→ EXERCISE REQUIREMENTS
Nothing outside the range is wanted. Repeat exactly the lines below from the one with "262,46 L 106,15 Z" through the one with "<!-- minor -->".

# # #

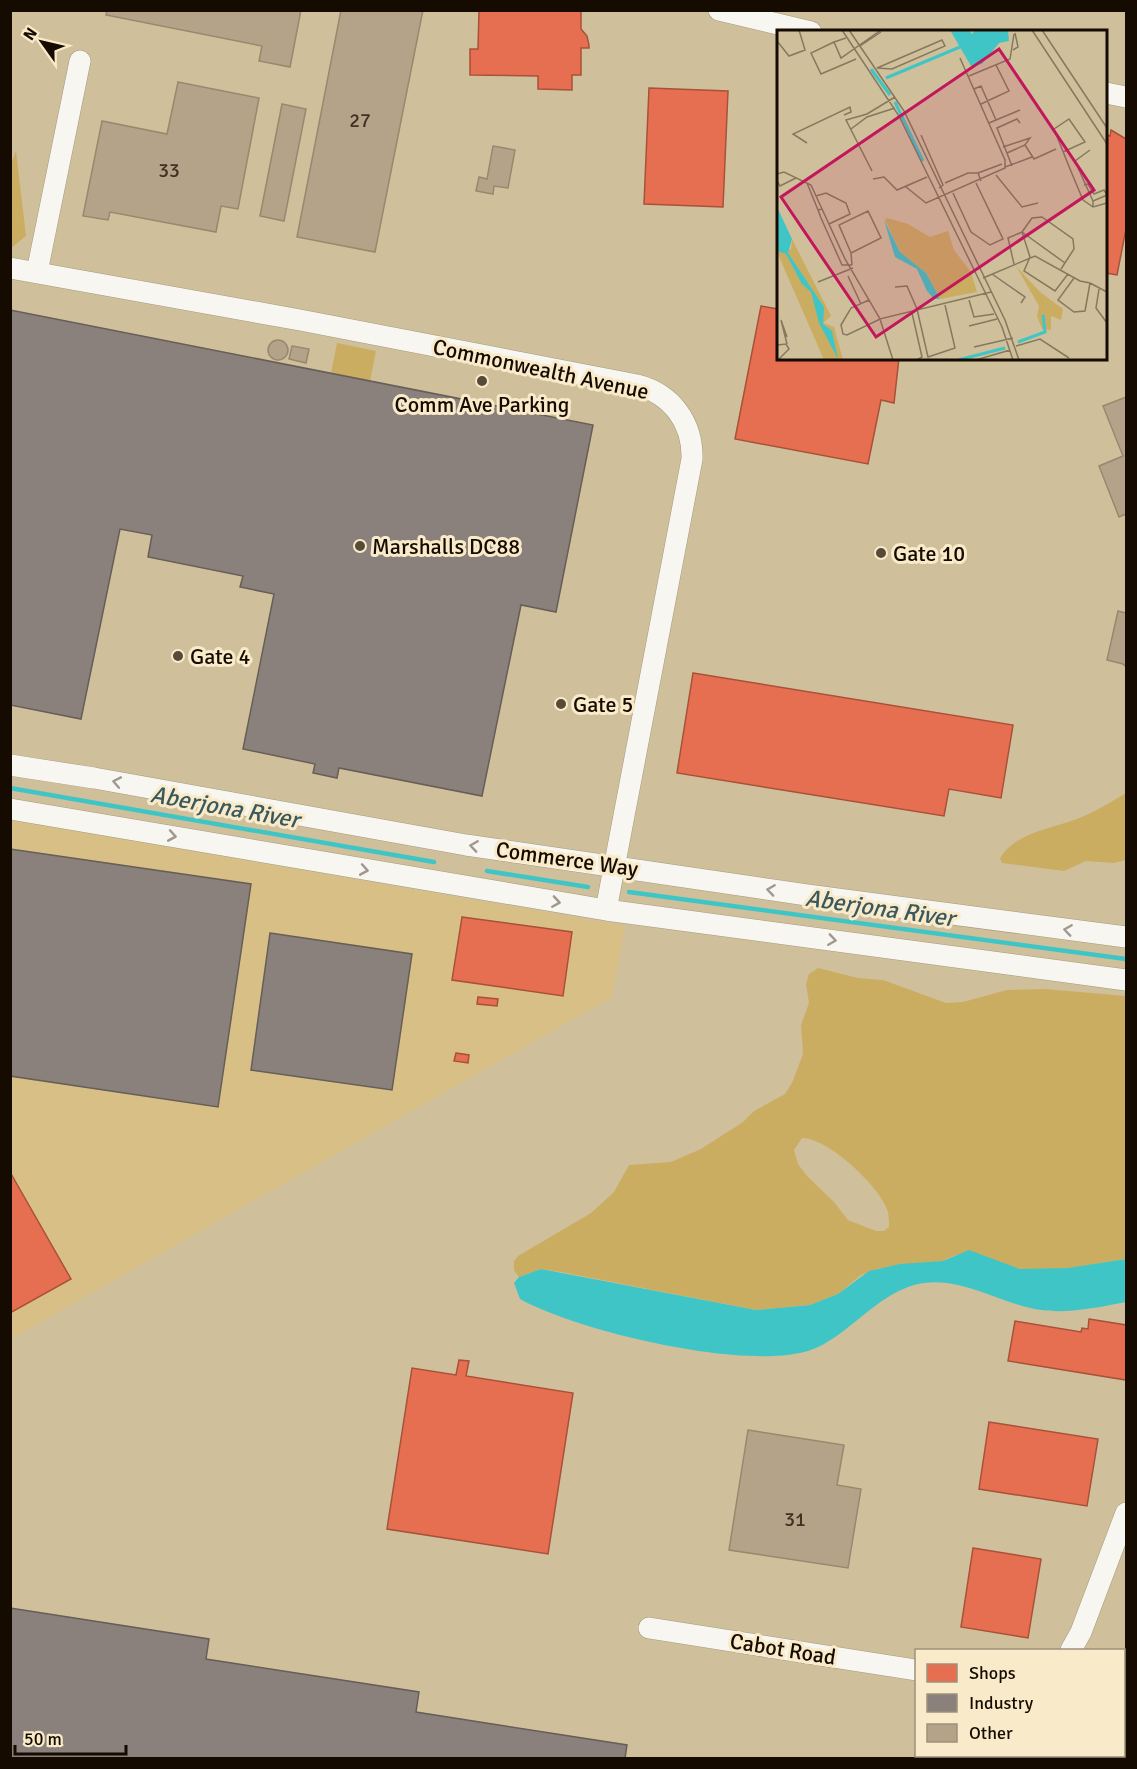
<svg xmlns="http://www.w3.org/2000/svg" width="1137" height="1769" viewBox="0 0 1137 1769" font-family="Signika,sans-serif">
  <rect width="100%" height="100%" fill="#cfc09b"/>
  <!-- built -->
  <path fill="#d8bf86" d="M 11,820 L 625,926 L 612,997 L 11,1339 Z"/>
  <!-- green -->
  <path fill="#cbad62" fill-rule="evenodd" d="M 16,151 L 26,236 L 11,248 L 10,167 Z
    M 337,343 L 376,351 L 370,381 L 331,373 Z
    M 1126,793 L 1126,860 L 1114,863 L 1086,861 L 1064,871 L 1002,863 L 1000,858 C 1016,832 1051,829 1077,819 C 1094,812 1110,803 1126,793 Z
    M 818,968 L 858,978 L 883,980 L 946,1003 L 963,1002 L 1007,990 L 1045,989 L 1126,996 L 1126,1259 C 1092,1263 1052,1276 1017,1268 C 987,1262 977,1242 943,1261 L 876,1269 L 861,1275 L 838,1294 L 810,1305 L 756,1310 L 561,1272 L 541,1269 L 519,1277 L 514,1270 L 514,1261 L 518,1256 L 591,1213 L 614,1192 L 629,1165 L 671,1162 L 701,1149 L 743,1122 L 754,1111 L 785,1094 L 792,1083 L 803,1054 L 801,1025 L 809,1003 L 806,984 L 809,974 ZM 802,1138 C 828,1138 878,1185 887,1209 C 889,1214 889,1221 889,1227 L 884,1231 L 876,1231 L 848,1220 L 834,1202 L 807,1176 L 798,1164 L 794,1150 Z"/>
  <!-- water -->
  <path fill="#40c5c6" d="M 969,1250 L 1020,1269 L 1068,1268 L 1126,1259 L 1126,1302 C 1100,1307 1068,1314 1041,1310 C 999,1304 957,1273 914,1285 C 875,1296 847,1337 811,1350 C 748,1372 577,1331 520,1299 L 514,1283 L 519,1277 L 541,1269 L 756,1310 L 810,1305 L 838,1294 L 869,1271 L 900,1264 L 943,1261 Z"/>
  <!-- shops -->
  <path fill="#e76f51" stroke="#a85139" stroke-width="1.5" d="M 479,10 L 581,10 L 581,29 L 587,36 L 589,45 L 589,48 L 581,48 L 581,75 L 572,75 L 572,90 L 538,89 L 538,76 L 470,75 L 470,49 L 478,49 Z
    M 649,88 L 728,91 L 723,207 L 644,204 Z
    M 1111,130 L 1126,139 L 1126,229 L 1117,275 L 1106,273 L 1106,135 L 1110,136 Z
    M 761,306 L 778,309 L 778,358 L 899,358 L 894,403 L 881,400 L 868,464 L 735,439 Z
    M 693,673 L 1013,725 L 1001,798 L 949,789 L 944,816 L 677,773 Z
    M 462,917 L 572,932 L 563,996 L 452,980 Z
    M 478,997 L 498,999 L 497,1006 L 477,1004 Z
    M 456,1053 L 469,1055 L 468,1063 L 454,1061 Z
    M 10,1172 L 71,1279 L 10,1313 Z
    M 1089,1319 L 1126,1325 L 1126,1380 L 1008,1361 L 1015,1321 L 1081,1332 L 1082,1328 L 1088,1329 Z
    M 459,1360 L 469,1361 L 466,1376 L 573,1393 L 548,1554 L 387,1529 L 412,1368 L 456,1375 Z
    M 989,1422 L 1098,1439 L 1087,1506 L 979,1489 Z
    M 973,1548 L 1041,1559 L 1028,1638 L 961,1627 Z"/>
  <!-- industry -->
  <path fill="#8a817c" stroke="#675e57" stroke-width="1.5" d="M 10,310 L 593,425 L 556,612 L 521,605 L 482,796 L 339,768 L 337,778 L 313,773 L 315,764 L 243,749 L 274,594 L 240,587 L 243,576 L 148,557 L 152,535 L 120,529 L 81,719 L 10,705 Z
    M 10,849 L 251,884 L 218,1107 L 10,1076 Z
    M 270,933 L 412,954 L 392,1090 L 251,1070 Z
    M 10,1608 L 209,1639 L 206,1659 L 419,1692 L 416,1712 L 627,1745 L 625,1758 L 10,1758 Z"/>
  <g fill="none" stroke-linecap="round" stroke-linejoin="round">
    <!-- stream -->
    <path stroke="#40c5c6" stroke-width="4.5" d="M 10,788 L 434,862
      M 487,871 L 588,887
      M 629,892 L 1126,959"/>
  </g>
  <!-- building -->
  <path fill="#b4a389" stroke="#98886d" stroke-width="1.5" d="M 107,10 L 301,10 L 290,67 L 259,61 L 262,46 L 106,15 Z
    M 341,10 L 423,10 L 375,252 L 297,237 Z
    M 178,82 L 259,98 L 238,209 L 221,206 L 216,232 L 110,212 L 108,220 L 83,216 L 102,121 L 167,134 Z
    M 282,104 L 306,109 L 284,221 L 260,216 Z
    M 493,146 L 515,150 L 508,188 L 494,186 L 493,194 L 476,191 L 479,177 L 487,179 Z
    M268 350a10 10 0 1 1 20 0a10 10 0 1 1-20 0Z
    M 292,346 L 309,349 L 306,363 L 289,359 Z
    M 1126,397 L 1126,514 L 1119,517 L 1099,466 L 1123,456 L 1103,406 Z
    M 1118,611 L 1126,613 L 1126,667 L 1123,664 L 1107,660 Z
    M 748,1430 L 844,1445 L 837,1485 L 861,1489 L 848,1568 L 729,1550 Z
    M 916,1748 L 916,1756 L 1026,1756 L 1025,1758 L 915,1758 Z"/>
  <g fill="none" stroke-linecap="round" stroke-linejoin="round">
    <!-- minor casing -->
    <g stroke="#a59a7c" stroke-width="22">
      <path id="minor" d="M 719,10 L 811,32
        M 1106,93 L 1126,97
        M 10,268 L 300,320 L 637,385 C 672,394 693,423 692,459 L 606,910
        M 37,272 L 80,61
        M 10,765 L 94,778 L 466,845 L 807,895 L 1126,937
        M 10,809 L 606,910 L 1126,980
        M 649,1628 L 916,1670
        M 1071,1650 L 1081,1632 L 1126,1513"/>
    </g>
    <!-- minor -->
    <use href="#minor" stroke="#f8f6f0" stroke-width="21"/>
  </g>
  <!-- one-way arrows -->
  <defs><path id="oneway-chevron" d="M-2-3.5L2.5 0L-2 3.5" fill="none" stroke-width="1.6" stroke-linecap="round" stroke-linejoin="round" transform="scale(1.5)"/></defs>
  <g stroke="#9e9890">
    <use href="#oneway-chevron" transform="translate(117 782) rotate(-169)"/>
    <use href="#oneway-chevron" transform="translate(172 836) rotate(10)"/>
    <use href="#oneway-chevron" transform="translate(474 846) rotate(-172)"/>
    <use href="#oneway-chevron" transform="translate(364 870) rotate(10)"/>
    <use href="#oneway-chevron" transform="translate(771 890) rotate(-172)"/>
    <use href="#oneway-chevron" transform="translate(556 902) rotate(9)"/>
    <use href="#oneway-chevron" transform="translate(1068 930) rotate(-172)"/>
    <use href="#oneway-chevron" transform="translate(832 940) rotate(8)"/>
  </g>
  <!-- markers -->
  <g fill="#574a36" stroke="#f9ebca" stroke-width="2">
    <circle cx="482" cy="381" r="6"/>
    <circle cx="360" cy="546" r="6"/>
    <circle cx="881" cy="553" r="6"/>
    <circle cx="178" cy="656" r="6"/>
    <circle cx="561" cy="704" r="6"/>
  </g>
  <g text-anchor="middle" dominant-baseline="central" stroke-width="6" stroke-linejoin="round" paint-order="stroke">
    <!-- number labels -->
    <g font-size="20" fill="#3e3122">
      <text x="360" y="120">27</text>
      <text x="169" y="170">33</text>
      <text x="795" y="1519">31</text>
    </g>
    <!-- street labels -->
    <g font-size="22" fill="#160b00" stroke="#f9ebca">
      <text transform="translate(541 369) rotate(12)">Commonwealth Avenue</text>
      <text transform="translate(567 859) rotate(8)">Commerce Way</text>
      <text transform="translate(783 1649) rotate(9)">Cabot Road</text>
    </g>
    <!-- poi labels -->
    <g font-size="22" fill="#160b00" stroke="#f9ebca" text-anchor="start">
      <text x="482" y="404" text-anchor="middle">Comm Ave Parking</text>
      <text x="372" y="546">Marshalls DC88</text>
      <text x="893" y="553">Gate 10</text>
      <text x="190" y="656">Gate 4</text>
      <text x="573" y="704">Gate 5</text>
    </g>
    <!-- water labels -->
    <g font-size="24" font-style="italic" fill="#39595e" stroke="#f9ebca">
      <text transform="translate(225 807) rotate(10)">Aberjona River</text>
      <text transform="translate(880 908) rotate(8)">Aberjona River</text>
    </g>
  </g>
  <!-- overview -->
  <g transform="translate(777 30)">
    <rect width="330" height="330" fill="#cfc09b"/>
    <path d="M 110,188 L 131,194 L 153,207 L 171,201 L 177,220 L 194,242 L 200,262 L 163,269 L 149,243 L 123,222 L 108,190 ZM 15,209 L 54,286 L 46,293 L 57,297 L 66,330 L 47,330 L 0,222 L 14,219 ZM 239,236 L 263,262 L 286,279 L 284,290 L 274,286 L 274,300 L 265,299 L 260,286 L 262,276 Z" fill="#cbad62"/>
    <path d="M 173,0 L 192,0 L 195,4 L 199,0 L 231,0 L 232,11 L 222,13 L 205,34 L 194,36 ZM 0,177 L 15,209 L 11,223 L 47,277 L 46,294 L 55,301 L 61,329 L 42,293 L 34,262 L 25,254 L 9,224 L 0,221 ZM 107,190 L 123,222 L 149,243 L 163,269 L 157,269 L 150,261 L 140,239 L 118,227 Z" fill="#40c5c6"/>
    <path fill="none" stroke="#40c5c6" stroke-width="3" d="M 94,39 L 113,65M 109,48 L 183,17M 118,72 L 146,131M 241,312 L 268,302 L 266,285M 181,330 L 228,318"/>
    <path fill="none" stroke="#85785d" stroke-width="1.5" d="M 65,0 L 122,86 L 225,297 L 236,330M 72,0 L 127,81 L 228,290 L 242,330M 255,0 L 330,114M 265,0 L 330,98M 69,8 L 57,12 L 64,28 L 104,0M 165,10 L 168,16 L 115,39 L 100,38 ZM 0,11 L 12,26 L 28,20 L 22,0M 57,12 L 34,23 L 44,44 L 79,29M 83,16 L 104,2M 236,20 L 241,17 L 238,3M 192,46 L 233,29 L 237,4M 197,59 L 204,56 L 219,90 L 212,93M 204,74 L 232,61 L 219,35M 219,90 L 243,80M 74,99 L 90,87 L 118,78M 144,105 L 166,155 L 162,158M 30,113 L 16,104 L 73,77 L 74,82 L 67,85M 248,115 L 257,129 L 279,119M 226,117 L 253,108 L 248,115 L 230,123M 313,120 L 298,131 L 316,171M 286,122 L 308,112 L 292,89 L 277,99 L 293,139 L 306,170 L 316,177 L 330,173M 235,136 L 220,98 L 240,89 L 243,93M 228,137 L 255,127M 95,141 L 69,90 L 90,84 L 118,67M 0,144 L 7,142 L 34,155 L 68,229 L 103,289 L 214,262M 219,145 L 245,177 L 261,173M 96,149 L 107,147 L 120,160 L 150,147M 0,151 L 3,156 L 19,148M 204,151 L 201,143 L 225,134M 30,153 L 41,180M 168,153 L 191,143 L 201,143M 307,155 L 311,154 L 317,164 L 327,160 L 330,165M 129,157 L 149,173 L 228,138 L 228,130 L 183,28M 176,163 L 194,202 L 213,215 L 226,209 L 199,153M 39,166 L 49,163 L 69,173 L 73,184 L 52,194M 316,177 L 316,171 L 330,165M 45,179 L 41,180 L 44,188 L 65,235 L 75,235M 74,223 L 62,195 L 91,181 L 104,208 L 74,223 L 75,235M 237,234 L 231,208 L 245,202 L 288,233M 284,239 L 297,219 L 296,209 L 265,187 L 255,188 L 245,202 L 253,227 L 247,241 L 278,261 L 291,244M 215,244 L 248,267 L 244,273M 71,246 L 84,274M 206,248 L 258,226 L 303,251 L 313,253M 297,248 L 281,270 L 297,282 L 308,281 L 313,253M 41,252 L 76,238M 313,253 L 330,262M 118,257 L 130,256 L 140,279 L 151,327 L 178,318 L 168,275M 322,259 L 319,278 L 330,293M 92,270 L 74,278 L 64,295 L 66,304 L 70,305 L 103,289 L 116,330M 192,270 L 197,287 L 217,284M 135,283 L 145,327 L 140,330M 192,296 L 220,289M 10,307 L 4,290 L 10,314M 0,315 L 9,314 L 12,319 L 1,330M 239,316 L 263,309 L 292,328M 197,317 L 236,308M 199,330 L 233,320"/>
    <path fill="#c2185b" fill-opacity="0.15" stroke="#c2185b" stroke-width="3" d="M 222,19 L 317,160 L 99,307 L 4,167 Z"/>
    <rect width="330" height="330" fill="none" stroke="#160b00" stroke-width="3"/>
  </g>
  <!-- border -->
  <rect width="1137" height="1769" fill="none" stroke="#160b00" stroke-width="24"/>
  <!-- legend -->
  <rect x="915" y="1649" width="210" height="108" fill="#f9ebca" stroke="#9e9179" stroke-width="1.5"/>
  <rect x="927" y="1664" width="30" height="18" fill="#e76f51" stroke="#9e9179" stroke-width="1.5"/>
  <text x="969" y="1679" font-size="18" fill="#160b00">Shops</text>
  <rect x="927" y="1694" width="30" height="18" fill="#8a817c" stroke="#9e9179" stroke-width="1.5"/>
  <text x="969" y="1709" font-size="18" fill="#160b00">Industry</text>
  <rect x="927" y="1724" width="30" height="18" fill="#b4a389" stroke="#9e9179" stroke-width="1.5"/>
  <text x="969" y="1739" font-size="18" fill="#160b00">Other</text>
  <!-- north arrow -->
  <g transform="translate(42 42) rotate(304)" stroke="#f9ebca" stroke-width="4.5" paint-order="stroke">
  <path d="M0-4.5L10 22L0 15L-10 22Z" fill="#160b00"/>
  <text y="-9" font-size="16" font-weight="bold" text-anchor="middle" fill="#160b00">N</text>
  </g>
  <!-- scale -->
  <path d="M15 1745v9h111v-9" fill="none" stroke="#160b00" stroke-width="3"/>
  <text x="24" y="1745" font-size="18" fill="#160b00" stroke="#f9ebca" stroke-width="4.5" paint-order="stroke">50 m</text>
</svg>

# # #

→ RESPONSE TO THE TASK
  <path fill="#b4a389" stroke="#98886d" stroke-width="1.5" d="M 107,10 L 301,10 L 290,67 L 259,61 L 262,46 L 106,15 Z
    M 341,10 L 423,10 L 375,252 L 297,237 Z
    M 178,82 L 259,98 L 238,209 L 221,206 L 216,232 L 110,212 L 108,220 L 83,216 L 102,121 L 167,134 Z
    M 282,104 L 306,109 L 284,221 L 260,216 Z
    M 493,146 L 515,150 L 508,188 L 494,186 L 493,194 L 476,191 L 479,177 L 487,179 Z
    M268 350a10 10 0 1 1 20 0a10 10 0 1 1-20 0Z
    M 292,346 L 309,349 L 306,363 L 289,359 Z
    M 1126,397 L 1126,514 L 1119,517 L 1099,466 L 1123,456 L 1103,406 Z
    M 1118,611 L 1126,613 L 1126,667 L 1123,664 L 1107,660 Z
    M 748,1430 L 844,1445 L 837,1485 L 861,1489 L 848,1568 L 729,1550 Z
    M 916,1748 L 916,1756 L 1026,1756 L 1025,1758 L 915,1758 Z"/>
  <g fill="none" stroke-linecap="round" stroke-linejoin="round">
    <!-- minor casing -->
    <g stroke="#a59a7c" stroke-width="22">
      <path id="minor" d="M 719,10 L 811,32
        M 1106,93 L 1126,97
        M 10,268 L 300,320 L 637,385 C 672,394 693,423 692,459 L 606,910
        M 37,272 L 80,61
        M 10,765 L 94,778 L 466,845 L 807,895 L 1126,937
        M 10,809 L 606,910 L 1126,980
        M 649,1628 L 916,1670
        M 1071,1650 L 1081,1632 L 1126,1513"/>
    </g>
    <!-- minor -->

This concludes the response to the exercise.